Input data:
--*--

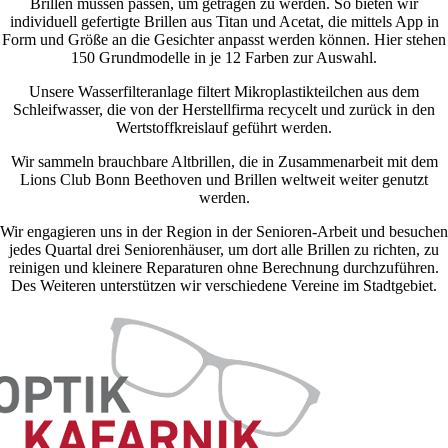
Brillen müssen passen, um getragen zu werden. So bieten wir
individuell gefertigte Brillen aus Titan und Acetat, die mittels App in
Form und Größe an die Gesichter anpasst werden können. Hier stehen
150 Grundmodelle in je 12 Farben zur Auswahl.
Unsere Wasserfilteranlage filtert Mikroplastikteilchen aus dem
Schleifwasser, die von der Herstellfirma recycelt und zurück in den
Wertstoffkreislauf geführt werden.
Wir sammeln brauchbare Altbrillen, die in Zusammenarbeit mit dem
Lions Club Bonn Beethoven und Brillen weltweit weiter genutzt
werden.
Wir engagieren uns in der Region in der Senioren-Arbeit und besuchen
jedes Quartal drei Seniorenhäuser, um dort alle Brillen zu richten, zu
reinigen und kleinere Reparaturen ohne Berechnung durchzuführen.
Des Weiteren unterstützen wir verschiedene Vereine im Stadtgebiet.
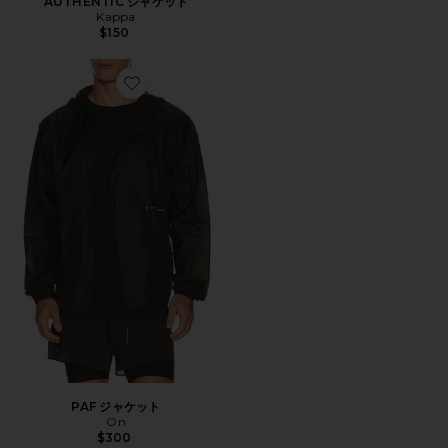
AUTHENTIC ジャケット
Kappa
$150
Favorite PAF ジャケット
PAF ジャケット
On
$300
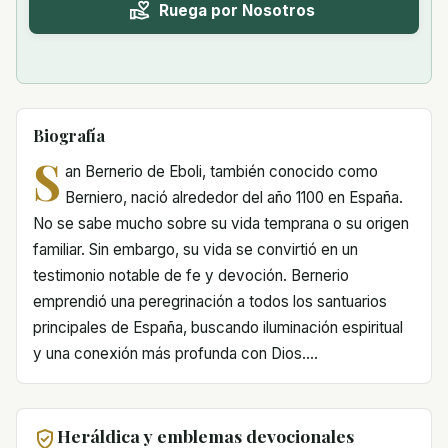
Ruega por Nosotros
Biografía
S
an Bernerio de Eboli, también conocido como
Berniero, nació alrededor del año 1100 en España.
No se sabe mucho sobre su vida temprana o su origen
familiar. Sin embargo, su vida se convirtió en un
testimonio notable de fe y devoción. Bernerio
emprendió una peregrinación a todos los santuarios
principales de España, buscando iluminación espiritual
y una conexión más profunda con Dios....
Heráldica y emblemas devocionales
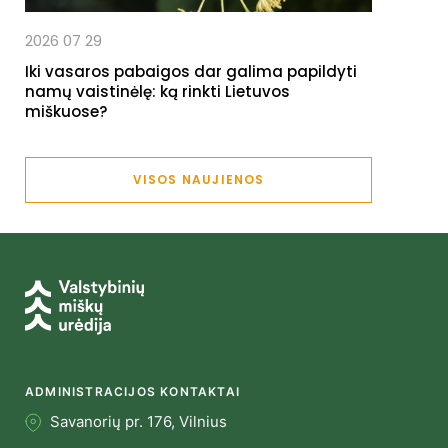
2026 07 29
Iki vasaros pabaigos dar galima papildyti
namų vaistinėlę: ką rinkti Lietuvos
miškuose?
VISOS NAUJIENOS
ADMINISTRACIJOS KONTAKTAI
Savanorių pr. 176, Vilnius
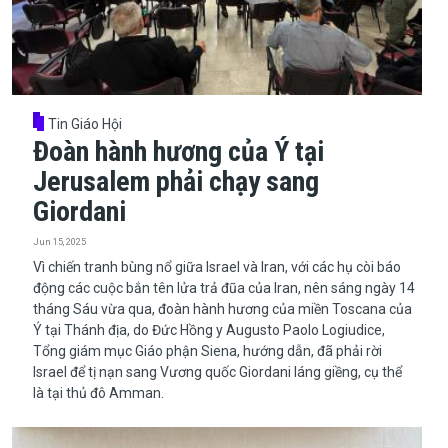
Tin Giáo Hội
Đoàn hành hương của Ý tại
Jerusalem phải chạy sang
Giordani
Jun 15, 2025
​​​​​​​Vì chiến tranh bùng nổ giữa Israel và Iran, với các hụ còi báo
động các cuộc bắn tên lửa trả đũa của Iran, nên sáng ngày 14
tháng Sáu vừa qua, đoàn hành hương của miền Toscana của
Ý tại Thánh địa, do Đức Hồng y Augusto Paolo Logiudice,
Tổng giám mục Giáo phận Siena, hướng dẫn, đã phải rời
Israel để tị nạn sang Vương quốc Giordani láng giềng, cụ thể
là tại thủ đô Amman.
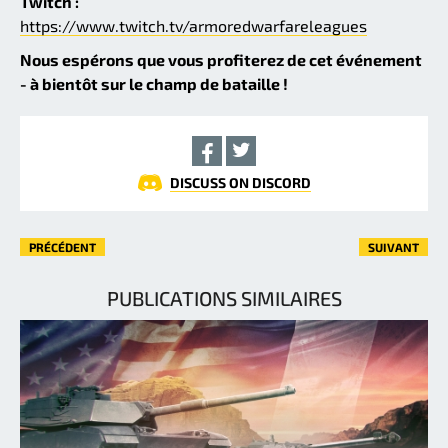
Twitch :
https://www.twitch.tv/armoredwarfareleagues
Nous espérons que vous profiterez de cet événement
- à bientôt sur le champ de bataille !
DISCUSS ON DISCORD
PRÉCÉDENT
SUIVANT
PUBLICATIONS SIMILAIRES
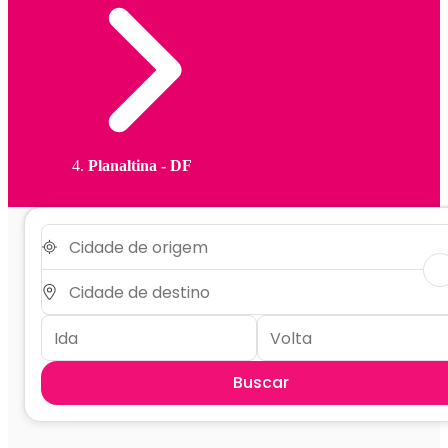
Planaltina - DF
Buscar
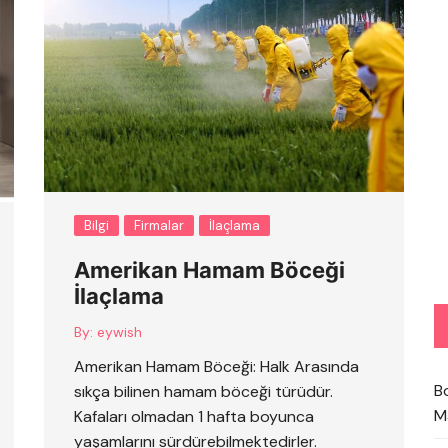
Bilgi
Firmalar
İlaçlama
Amerikan Hamam Böceği
İlaçlama
By:
eywish
Amerikan Hamam Böceği: Halk Arasında
B
sıkça bilinen hamam böceği türüdür.
M
Kafaları olmadan 1 hafta boyunca
yaşamlarını sürdürebilmektedirler.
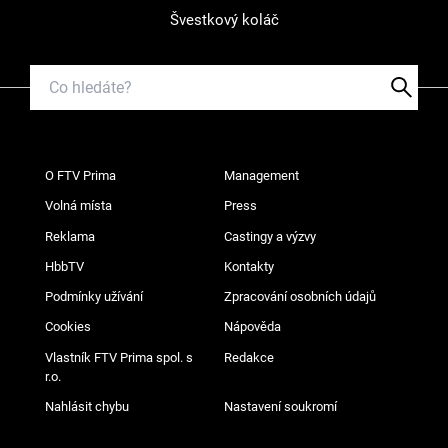
Švestkový koláč
O FTV Prima
Management
Volná místa
Press
Reklama
Castingy a výzvy
HbbTV
Kontakty
Podmínky užívání
Zpracování osobních údajů
Cookies
Nápověda
Vlastník FTV Prima spol. s
Redakce
r.o.
Nahlásit chybu
Nastavení soukromí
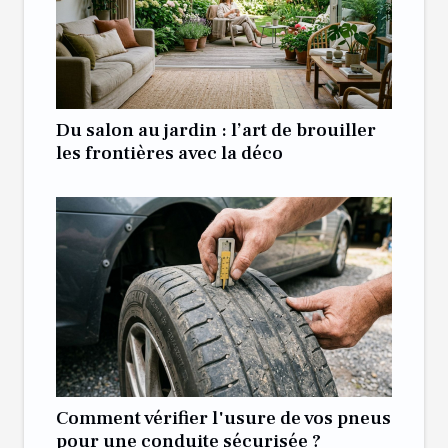
Du salon au jardin : l’art de brouiller
les frontières avec la déco
Comment vérifier l'usure de vos pneus
pour une conduite sécurisée ?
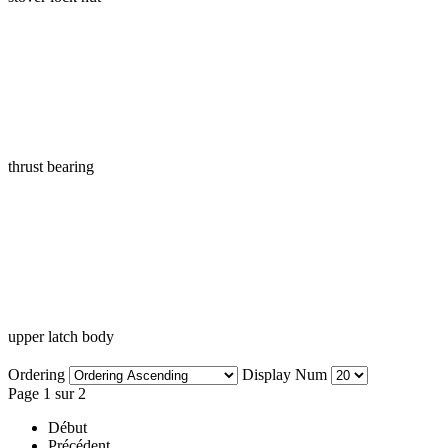
thrust bearing
upper latch body
Ordering
Display Num
Page 1 sur 2
Début
Précédent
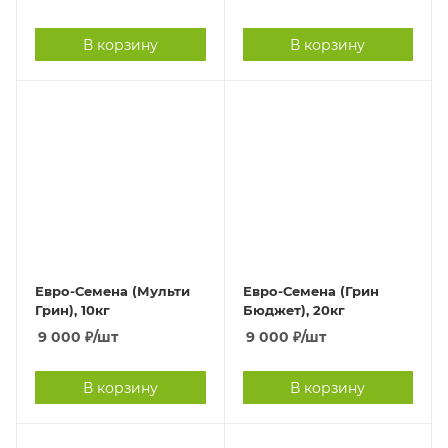
В корзину
В корзину
Евро-Семена (Мульти
Евро-Семена (Грин
Грин), 10кг
Бюджет), 20кг
9 000
₽
/шт
9 000
₽
/шт
В корзину
В корзину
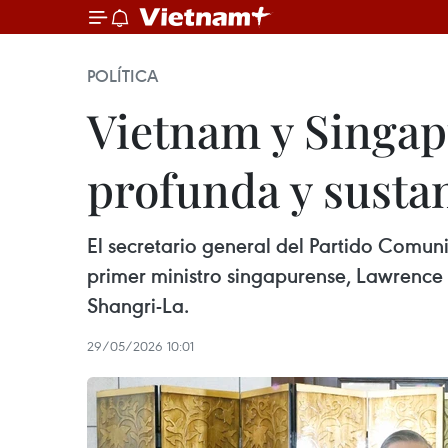
POLÍTICA
Vietnam y Singap
profunda y susta
El secretario general del Partido Comuni
primer ministro singapurense, Lawrence 
Shangri-La.
29/05/2026 10:01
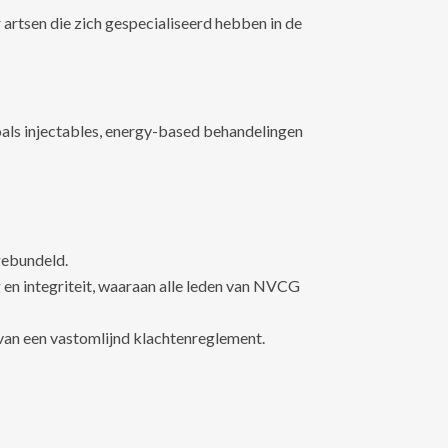
tsen die zich gespecialiseerd hebben in de
oals injectables, energy-based behandelingen
gebundeld.
g en integriteit, waaraan alle leden van NVCG
 van een vastomlijnd klachtenreglement.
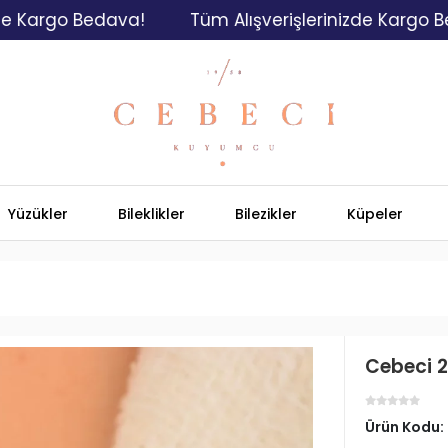
o Bedava!
Tüm Alışverişlerinizde Kargo Bedava!
Yüzükler
Bileklikler
Bilezikler
Küpeler
Cebeci 22
Ürün Kodu:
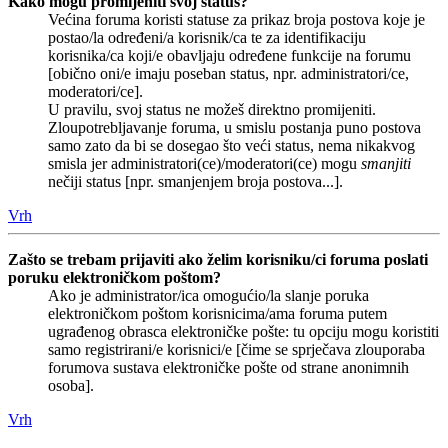
Kako mogu promijeniti svoj status?
Većina foruma koristi statuse za prikaz broja postova koje je
postao/la određeni/a korisnik/ca te za identifikaciju
korisnika/ca koji/e obavljaju određene funkcije na forumu
[obično oni/e imaju poseban status, npr. administratori/ce,
moderatori/ce].
U pravilu, svoj status ne možeš direktno promijeniti.
Zloupotrebljavanje foruma, u smislu postanja puno postova
samo zato da bi se dosegao što veći status, nema nikakvog
smisla jer administratori(ce)/moderatori(ce) mogu
smanjiti
nečiji status [npr. smanjenjem broja postova...].
Vrh
Zašto se trebam prijaviti ako želim korisniku/ci foruma poslati
poruku elektroničkom poštom?
Ako je administrator/ica omogućio/la slanje poruka
elektroničkom poštom korisnicima/ama foruma putem
ugrađenog obrasca elektroničke pošte: tu opciju mogu koristiti
samo registrirani/e korisnici/e [čime se sprječava zlouporaba
forumova sustava elektroničke pošte od strane anonimnih
osoba].
Vrh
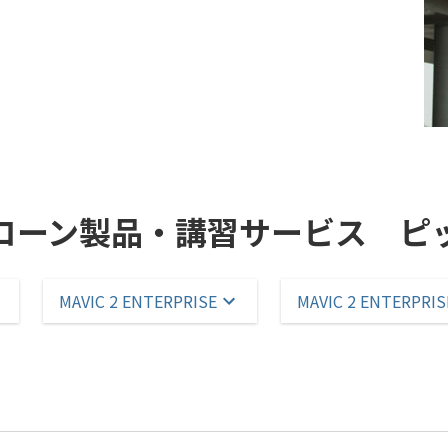
ローン製品・講習サービス ピ
MAVIC 2 ENTERPRISE
MAVIC 2 ENTERPRI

--*--

Work required: The pictures in the entries above should be left out; all else must be copied exactly.

Solved exercise:
Brillen müssen passen, um getragen zu werden. So bieten wir
individuell gefertigte Brillen aus Titan und Acetat, die mittels App in
Form und Größe an die Gesichter anpasst werden können. Hier stehen
150 Grundmodelle in je 12 Farben zur Auswahl.
Unsere Wasserfilteranlage filtert Mikroplastikteilchen aus dem
Schleifwasser, die von der Herstellfirma recycelt und zurück in den
Wertstoffkreislauf geführt werden.
Wir sammeln brauchbare Altbrillen, die in Zusammenarbeit mit dem
Lions Club Bonn Beethoven und Brillen weltweit weiter genutzt
werden.
Wir engagieren uns in der Region in der Senioren-Arbeit und besuchen
jedes Quartal drei Seniorenhäuser, um dort alle Brillen zu richten, zu
reinigen und kleinere Reparaturen ohne Berechnung durchzuführen.
Des Weiteren unterstützen wir verschiedene Vereine im Stadtgebiet.
AUTHENTIC ジャケット
Kappa
$150
Favorite PAF ジャケット
PAF ジャケット
On
$300
Ruega por Nosotros
Biografía
S
an Bernerio de Eboli, también conocido como
Berniero, nació alrededor del año 1100 en España.
No se sabe mucho sobre su vida temprana o su origen
familiar. Sin embargo, su vida se convirtió en un
testimonio notable de fe y devoción. Bernerio
emprendió una peregrinación a todos los santuarios
principales de España, buscando iluminación espiritual
y una conexión más profunda con Dios....
Heráldica y emblemas devocionales
2026 07 29
Iki vasaros pabaigos dar galima papildyti
namų vaistinėlę: ką rinkti Lietuvos
miškuose?
VISOS NAUJIENOS
ADMINISTRACIJOS KONTAKTAI
Savanorių pr. 176, Vilnius
Tin Giáo Hội
Đoàn hành hương của Ý tại
Jerusalem phải chạy sang
Giordani
Jun 15, 2025
​​​​​​​Vì chiến tranh bùng nổ giữa Israel và Iran, với các hụ còi báo
động các cuộc bắn tên lửa trả đũa của Iran, nên sáng ngày 14
tháng Sáu vừa qua, đoàn hành hương của miền Toscana của
Ý tại Thánh địa, do Đức Hồng y Augusto Paolo Logiudice,
Tổng giám mục Giáo phận Siena, hướng dẫn, đã phải rời
Israel để tị nạn sang Vương quốc Giordani láng giềng, cụ thể
là tại thủ đô Amman.
Twitch :
https://www.twitch.tv/armoredwarfareleagues
Nous espérons que vous profiterez de cet événement
- à bientôt sur le champ de bataille !
DISCUSS ON DISCORD
PRÉCÉDENT
SUIVANT
PUBLICATIONS SIMILAIRES
Planaltina - DF
Buscar
Bilgi
Firmalar
İlaçlama
Amerikan Hamam Böceği
İlaçlama
By:
eywish
Amerikan Hamam Böceği: Halk Arasında
B
sıkça bilinen hamam böceği türüdür.
M
Kafaları olmadan 1 hafta boyunca
yaşamlarını sürdürebilmektedirler.
Švestkový koláč
O FTV Prima
Management
Volná místa
Press
Reklama
Castingy a výzvy
HbbTV
Kontakty
Podmínky užívání
Zpracování osobních údajů
Cookies
Nápověda
Vlastník FTV Prima spol. s
Redakce
r.o.
Nahlásit chybu
Nastavení soukromí
Du salon au jardin : l’art de brouiller
les frontières avec la déco
Comment vérifier l'usure de vos pneus
pour une conduite sécurisée ?
thrust bearing
upper latch body
Ordering
Display Num
Page 1 sur 2
Début
Précédent
В корзину
В корзину
Евро-Семена (Мульти
Евро-Семена (Грин
Грин), 10кг
Бюджет), 20кг
9 000
₽
/шт
9 000
₽
/шт
В корзину
В корзину
POLÍTICA
Vietnam y Singap
profunda y susta
El secretario general del Partido Comuni
primer ministro singapurense, Lawrence 
Shangri-La.
29/05/2026 10:01
tsen die zich gespecialiseerd hebben in de
oals injectables, energy-based behandelingen
gebundeld.
g en integriteit, waaraan alle leden van NVCG
 van een vastomlijnd klachtenreglement.
o Bedava!
Tüm Alışverişlerinizde Kargo Bedava!
Yüzükler
Bileklikler
Bilezikler
Küpeler
Cebeci 22
Ürün Kodu:
Kako mogu promijeniti svoj status?
Većina foruma koristi statuse za prikaz broja postova koje je
postao/la određeni/a korisnik/ca te za identifikaciju
korisnika/ca koji/e obavljaju određene funkcije na forumu
[obično oni/e imaju poseban status, npr. administratori/ce,
moderatori/ce].
U pravilu, svoj status ne možeš direktno promijeniti.
Zloupotrebljavanje foruma, u smislu postanja puno postova
samo zato da bi se dosegao što veći status, nema nikakvog
smisla jer administratori(ce)/moderatori(ce) mogu
smanjiti
nečiji status [npr. smanjenjem broja postova...].
Vrh
Zašto se trebam prijaviti ako želim korisniku/ci foruma poslati
poruku elektroničkom poštom?
Ako je administrator/ica omogućio/la slanje poruka
elektroničkom poštom korisnicima/ama foruma putem
ugrađenog obrasca elektroničke pošte: tu opciju mogu koristiti
samo registrirani/e korisnici/e [čime se sprječava zlouporaba
forumova sustava elektroničke pošte od strane anonimnih
osoba].
Vrh
ローン製品・講習サービス ピ
MAVIC 2 ENTERPRISE
MAVIC 2 ENTERPRI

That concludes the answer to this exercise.